* **Work order A**
In the records that follow the forum post, change every "Sarret" to "Sarré" and write out their lines again with nothing else altered. Leave the pictures out.

(Text for analysis begins)

I have a lot of images with .gif and .oct-stream extension. Since the ImageFolder will ignore those files, I use the DatasetFolder and provide my img_extension and loader as suggested by other forks on this forum. I create a dataloader and try to iterate through it. Unfortunately, it got stuck somewhere forever.
The folder structure is the following. I have attached all images except ‘01.octet-stream’ as this forum does not support it.
# debug/0/01.octet-stream
# debug/0/02.jpeg
# debug/0/03.gif
# debug/1/01.octet-stream
# debug/1/02.jpeg
# debug/1/03.gif
Here is my code, you can run them directly on notebook.
from __future__ import print_function, division
import torch
import torch.nn as nn
import torch.optim as optim
from torch.optim import lr_scheduler
import numpy as np
import torchvision
from torchvision import datasets, models, transforms
from sklearn.utils.class_weight import compute_class_weight
import matplotlib.pyplot as plt
import torch.nn.functional as F
import time
import os
import copy
from torchvision.datasets import ImageFolder
plt.ion()
data_transforms = transforms.Compose([transforms.Resize(300),
transforms.CenterCrop(299),
transforms.RandomHorizontalFlip(),
transforms.ToTensor(),
transforms.Normalize([0.485, 0.456, 0.406], [0.229, 0.224, 0.225])])
img_extensions = ['.jpg', '.jpeg', '.png', '.ppm', '.bmp', '.pgm', '.tif', '.gif', '.octet-stream']
def my_loader(path):
from torchvision import get_image_backend
from PIL import Image
def my_pil_loader(path):
print ("loading {}".format(path))
with open(path, 'rb') as f:
img = Image.open(f)
return img.convert('RGB')
if get_image_backend() == 'accimage':
print('{} uses accimage'.format(path))
try:
return accimage_loader(path)

(Text for analysis ends)

* **Work order B**
Answer these about the forum post on loading .gif and .octet-stream images:
(i) Which class does the poster use in place of ImageFolder?
(ii) Which image was not attached to the post, and why?
(iii) What value is passed to transforms.CenterCrop?

(Records supplied begins)

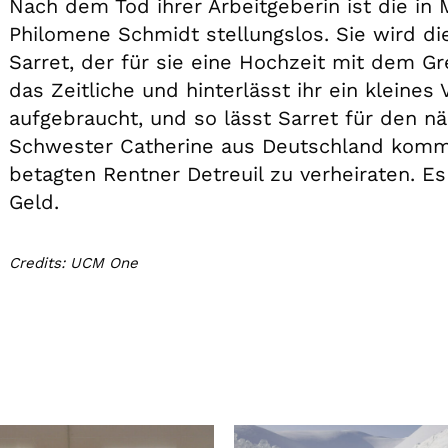
Nach dem Tod ihrer Arbeitgeberin ist die in
Philomene Schmidt stellungslos. Sie wird d
Sarret, der für sie eine Hochzeit mit dem Gre
das Zeitliche und hinterlässt ihr ein kleines
aufgebraucht, und so lässt Sarret für den 
Schwester Catherine aus Deutschland komm
betagten Rentner Detreuil zu verheiraten. E
Geld.
Credits: UCM One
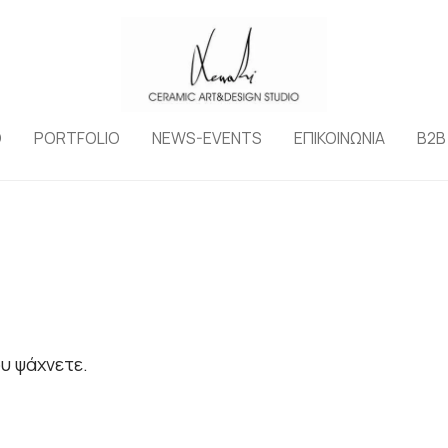
O
PORTFOLIO
NEWS-EVENTS
ΕΠΙΚΟΙΝΩΝΙΑ
B2B
υ ψάχνετε.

(Records supplied ends)

* **Expected answer A**
Nach dem Tod ihrer Arbeitgeberin ist die in
Philomene Schmidt stellungslos. Sie wird d
Sarré, der für sie eine Hochzeit mit dem Gre
das Zeitliche und hinterlässt ihr ein kleines
aufgebraucht, und so lässt Sarré für den 
Schwester Catherine aus Deutschland komm
betagten Rentner Detreuil zu verheiraten. E
Geld.
Credits: UCM One
O
PORTFOLIO
NEWS-EVENTS
ΕΠΙΚΟΙΝΩΝΙΑ
B2B
υ ψάχνετε.

* **Expected answer B**
(i) DatasetFolder
(ii) '01.octet-stream', because the forum does not support it.
(iii) 299